Robertson denied that there was any ban. And with the prospect of the city’s foundational governance document about to be shredded, he joined the battle. Vision councillors actively and publicly supported NDP candidates up to an including pulling the vote on election day. None benefited more than their former council colleague George Chow. He took down Liberal Attorney General Suzanne Anton in the long-held Liberal stronghold of Vancouver-Fraserview.
(One notable Anton supporter was Vision founder and former Vancouver mayor, sort-of-Liberal Senator Larry Campbell. He didn’t respond to my interview request. But I figure it could be payback to Clark’s ex Mark Marissen. He was helping run Clark’s campaign. When Marissen was working for Prime Minister Paul Martin, he had a hand in Campbell getting that Senate gig.)
But I digress. Through it all, Vision councillors and the mayor laid out a litany of issues where Vancouver’s needs were not being met. There was insufficient support for the opioid crisis; the Liberals are insisting on yet another transit funding referendum, which put federal money at risk; and, finally, there was the slow response to the housing crisis while the province raked in millions in property transfer taxes.
The folks in Surrey were equally peeved about local issues, and that cost Liberal cabinet minister Peter Fassbender his seat. In a piece in the Vancouver Sun earlier this week, Douglas Todd looked at how the Liberals failed to meet the needs of that community’s residents, particularly South Asians.
(The Liberals lost all eight Metro Vancouver ridings with large South Asian populations.)
In Surrey and North Delta, South Asians working in the trucking and taxi industry felt betrayed by the Liberals. Specifically on taxis, the Liberals support cheaper ride-share companies such as Uber.
But, more generally, Surrey residents were upset by the Liberals’ failure to meet education needs by building permanent school rooms for the 7,000 kids who use portables. They also failed to deliver plans for a second Surrey Hospital.

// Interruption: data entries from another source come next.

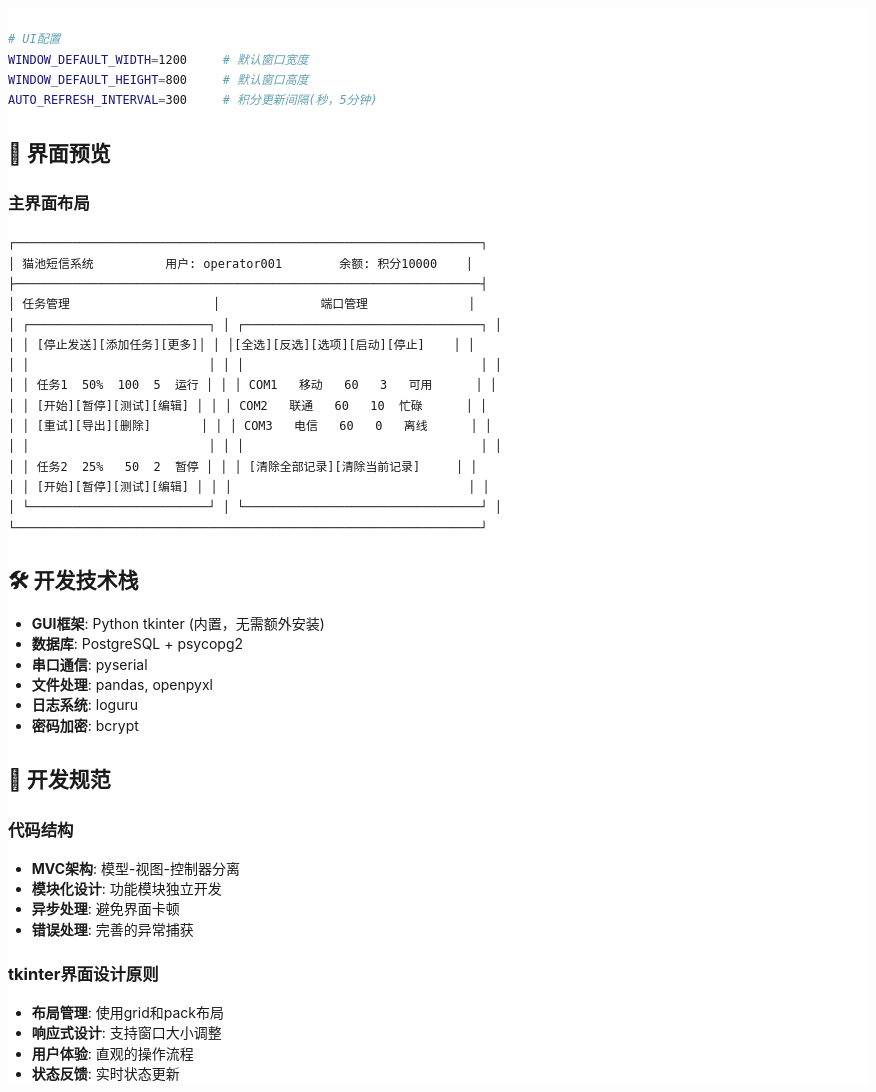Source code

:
 ```bash

# UI配置
WINDOW_DEFAULT_WIDTH=1200     # 默认窗口宽度
WINDOW_DEFAULT_HEIGHT=800     # 默认窗口高度
AUTO_REFRESH_INTERVAL=300     # 积分更新间隔(秒，5分钟)
```

## 🎨 界面预览

### 主界面布局
```
┌─────────────────────────────────────────────────────────────────┐
│ 猫池短信系统          用户: operator001        余额: 积分10000    │
├─────────────────────────────────────────────────────────────────┤
│ 任务管理                    │              端口管理              │
│ ┌─────────────────────────┐ │ ┌─────────────────────────────────┐ │
│ │ [停止发送][添加任务][更多]│ │ │[全选][反选][选项][启动][停止]    │ │
│ │                         │ │ │                                 │ │
│ │ 任务1  50%  100  5  运行 │ │ │ COM1   移动   60   3   可用      │ │
│ │ [开始][暂停][测试][编辑] │ │ │ COM2   联通   60   10  忙碌      │ │
│ │ [重试][导出][删除]       │ │ │ COM3   电信   60   0   离线      │ │
│ │                         │ │ │                                 │ │
│ │ 任务2  25%   50  2  暂停 │ │ │ [清除全部记录][清除当前记录]     │ │
│ │ [开始][暂停][测试][编辑] │ │ │                                 │ │
│ └─────────────────────────┘ │ └─────────────────────────────────┘ │
└─────────────────────────────────────────────────────────────────┘
```

## 🛠️ 开发技术栈

- **GUI框架**: Python tkinter (内置，无需额外安装)
- **数据库**: PostgreSQL + psycopg2
- **串口通信**: pyserial
- **文件处理**: pandas, openpyxl
- **日志系统**: loguru
- **密码加密**: bcrypt

## 📝 开发规范

### 代码结构
- **MVC架构**: 模型-视图-控制器分离
- **模块化设计**: 功能模块独立开发
- **异步处理**: 避免界面卡顿
- **错误处理**: 完善的异常捕获

### tkinter界面设计原则
- **布局管理**: 使用grid和pack布局
- **响应式设计**: 支持窗口大小调整
- **用户体验**: 直观的操作流程
- **状态反馈**: 实时状态更新
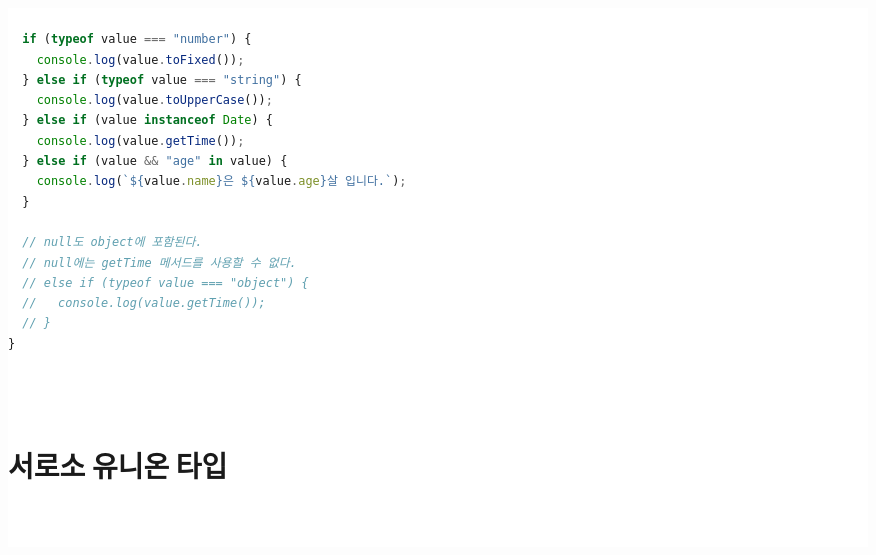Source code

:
 ```typescript

  if (typeof value === "number") {
    console.log(value.toFixed());
  } else if (typeof value === "string") {
    console.log(value.toUpperCase());
  } else if (value instanceof Date) {
    console.log(value.getTime());
  } else if (value && "age" in value) {
    console.log(`${value.name}은 ${value.age}살 입니다.`);
  }

  // null도 object에 포함된다.
  // null에는 getTime 메서드를 사용할 수 없다.
  // else if (typeof value === "object") {
  //   console.log(value.getTime());
  // }
}
```

<br>
<br>

# 서로소 유니온 타입

<br>
<br>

And then there is the issue of toll bridges. Surrey residents feel fenced in. Like a “Mexican Wall.” There’s the Port Mann and soon the new tolled Pattullo Bridge. Then there’s the planned toll bridge to replace the Massey Tunnel.
Finally, there is the small matter of the North Vancouver Lonsdale riding. Clark had campaigned there a number of times to shore up her cabinet minister Naomi Yamamoto. But on Clark’s last visit, in a small Iranian produce store just off of 15th and Lonsdale, she bumped into Linda Higgins, a retired government employee. Higgins managed to get exactly nine words out of her mouth: “I would not vote for you because of what …” then Christie brushed her off. Rude, but not politically fatal, until Marissen (see above) back at Liberal campaign HQ tweeted Higgins was “an NDP plant.”
That turned out to be a total fabrication. #IamLinda hit the Twitter-sphere and began trending, producing mounds of anti-Christy vitriol. It took five days for Clark to recant. By then the damage was done.
While it wasn’t the only factor — there were grievances about transportation and housing, too — it was a significant factor in Yamamoto being dumped and replaced by the NDP rookie Bowinn Ma.